Document section →

8 Alternative Methods of Data Collection

We’ve described a few of the most prominent methods of analysis for the social sciences in previous chapters. But interviews and surveys aren’t the only way to collect data. In this chapter we’ll describe a few other ways of collecting and using data. These tools might be useful as you develop your own research projects. The first type discussed, experiments, is considered the gold standard for science and is often harder to construct than a survey or interview. The other two methods or data types described don’t involve human interaction, and that significantly lowers the costs of your research project and means you may be able to begin on your research immediately. However, there are other limitations created by those methods.

8.1 Experiments

Experiments are far more common in the natural sciences than the social ones. That’s not because social scientists don’t like experiments, but because humans don’t like being experimented on.

The advantage of using an experiment is control. As the researcher you get to create the setting and the conditions for an experiment. With an experiment you’re not just seeing what people think (“what percentage of people support clean energy policies?”) but testing the impact of a treatment that you’ve identified (“does seeing that a politician of the same party supports clean energy make voters more likely to voice support”).

The core idea of an experiment is that you have two groups: the treatment and the control group. The two groups should be similar on any demographics or characteristics that would affect your outcome of interest. For instance, you’d want a mix of women and men, liberals and conservatives, young and old, in your two groups. That way, you can eliminate or minimize the impact of those things when you look at the results. Because the treatment and control group are similar on other characteristics, you can assume that the only meaningful difference between them is the treatment you give them, so any difference in the outcome is the result of that treatment.

Let’s go back to the happiness study we started to develop earlier. You’ve adopted a definition of what you mean by the concept of happiness and developed a survey to get results that will tell you how happy people are along with other questions you think might be interesting. But there’s still a lot you can’t control. You can’t know if people are being honest in some cases, or whether they’re doing a good job of assessing their own happiness, or whether they’re having a particularly Terrible, Horrible, No Good, Very Bad Day. And there’ll be a lot of things you can’t ask about on your survey that might impact their happiness. An alternative strategy would be to do an experiment where you can try and more fully control for all those outside factors. We can use a real world example to think about what that might look like. Researchers at the University of Liège wanted to understand whether thinking about money impacts peoples happiness. One of the ways they used to measure happiness was by timing how long people spent savoring a piece of chocolate. Wait, why are they using savoring, and not happiness? Because savoring experiences has been shown to predict peoples happiness, and if they ask people whether they’re happy that means they have to trust people to rate their own experiences. But they can directly measure how long people spend eating a piece of chocolate, and they assume people that are happier will spend longer eating the sweet treat. In order to measure the impact of thinking about money they didn’t just tell people to think about money, they showed them a picture of money (the control group was given a blurred picture that didn’t show anything).

Dataset records →
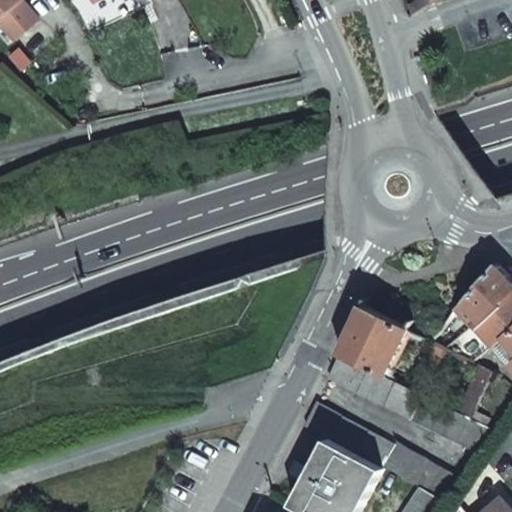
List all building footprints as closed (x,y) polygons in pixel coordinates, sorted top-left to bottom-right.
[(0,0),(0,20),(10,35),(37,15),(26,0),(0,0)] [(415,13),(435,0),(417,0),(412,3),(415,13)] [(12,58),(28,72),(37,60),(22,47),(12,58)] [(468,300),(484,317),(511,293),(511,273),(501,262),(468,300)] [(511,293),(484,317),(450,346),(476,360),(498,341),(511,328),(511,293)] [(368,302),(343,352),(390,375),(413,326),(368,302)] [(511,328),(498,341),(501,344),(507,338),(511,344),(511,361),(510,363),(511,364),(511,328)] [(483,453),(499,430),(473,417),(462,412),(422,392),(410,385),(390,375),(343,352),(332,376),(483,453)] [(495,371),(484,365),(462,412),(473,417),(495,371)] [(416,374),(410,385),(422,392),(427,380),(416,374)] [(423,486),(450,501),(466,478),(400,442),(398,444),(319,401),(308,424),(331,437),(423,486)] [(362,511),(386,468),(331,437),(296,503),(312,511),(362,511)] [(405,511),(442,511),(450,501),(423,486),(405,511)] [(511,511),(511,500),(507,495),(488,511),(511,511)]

---

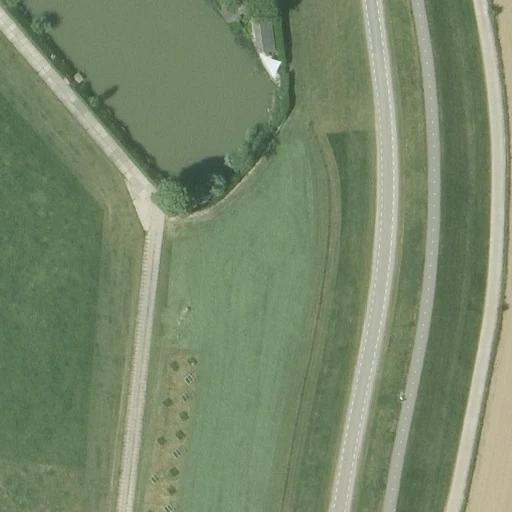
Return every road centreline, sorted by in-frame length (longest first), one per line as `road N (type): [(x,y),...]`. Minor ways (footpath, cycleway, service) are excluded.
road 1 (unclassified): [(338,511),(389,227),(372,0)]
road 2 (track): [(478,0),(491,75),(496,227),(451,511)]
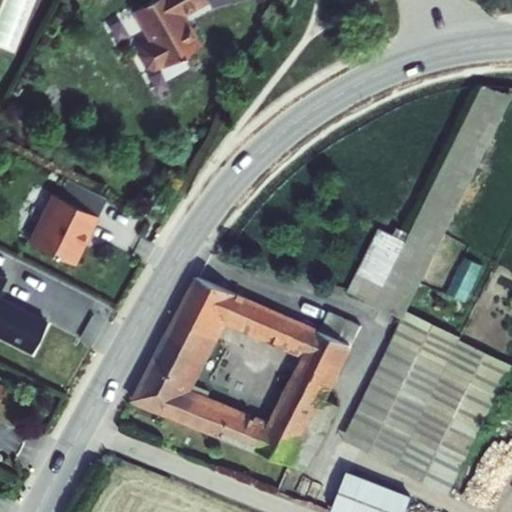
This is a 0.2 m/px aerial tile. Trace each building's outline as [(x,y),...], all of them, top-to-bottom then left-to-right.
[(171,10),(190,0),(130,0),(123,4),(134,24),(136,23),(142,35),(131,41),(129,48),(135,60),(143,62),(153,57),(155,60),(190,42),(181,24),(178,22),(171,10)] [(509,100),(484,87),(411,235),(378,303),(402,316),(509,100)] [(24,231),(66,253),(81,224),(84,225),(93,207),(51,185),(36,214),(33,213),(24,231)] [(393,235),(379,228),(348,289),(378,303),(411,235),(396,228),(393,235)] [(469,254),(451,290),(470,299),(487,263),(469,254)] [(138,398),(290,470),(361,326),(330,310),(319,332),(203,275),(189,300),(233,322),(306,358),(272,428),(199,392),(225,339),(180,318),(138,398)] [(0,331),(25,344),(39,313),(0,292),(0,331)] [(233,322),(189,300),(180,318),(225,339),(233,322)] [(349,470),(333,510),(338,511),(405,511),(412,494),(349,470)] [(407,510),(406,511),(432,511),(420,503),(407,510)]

What the task asks → Copy out the data collection chapter from "The core idea" to "of that treatment.", swapping "treatment" for "intervention" throughout. The rows have nothing to do with the data collection chapter.

Exercise solution →
The core idea of an experiment is that you have two groups: the intervention and the control group. The two groups should be similar on any demographics or characteristics that would affect your outcome of interest. For instance, you’d want a mix of women and men, liberals and conservatives, young and old, in your two groups. That way, you can eliminate or minimize the impact of those things when you look at the results. Because the intervention and control group are similar on other characteristics, you can assume that the only meaningful difference between them is the intervention you give them, so any difference in the outcome is the result of that intervention.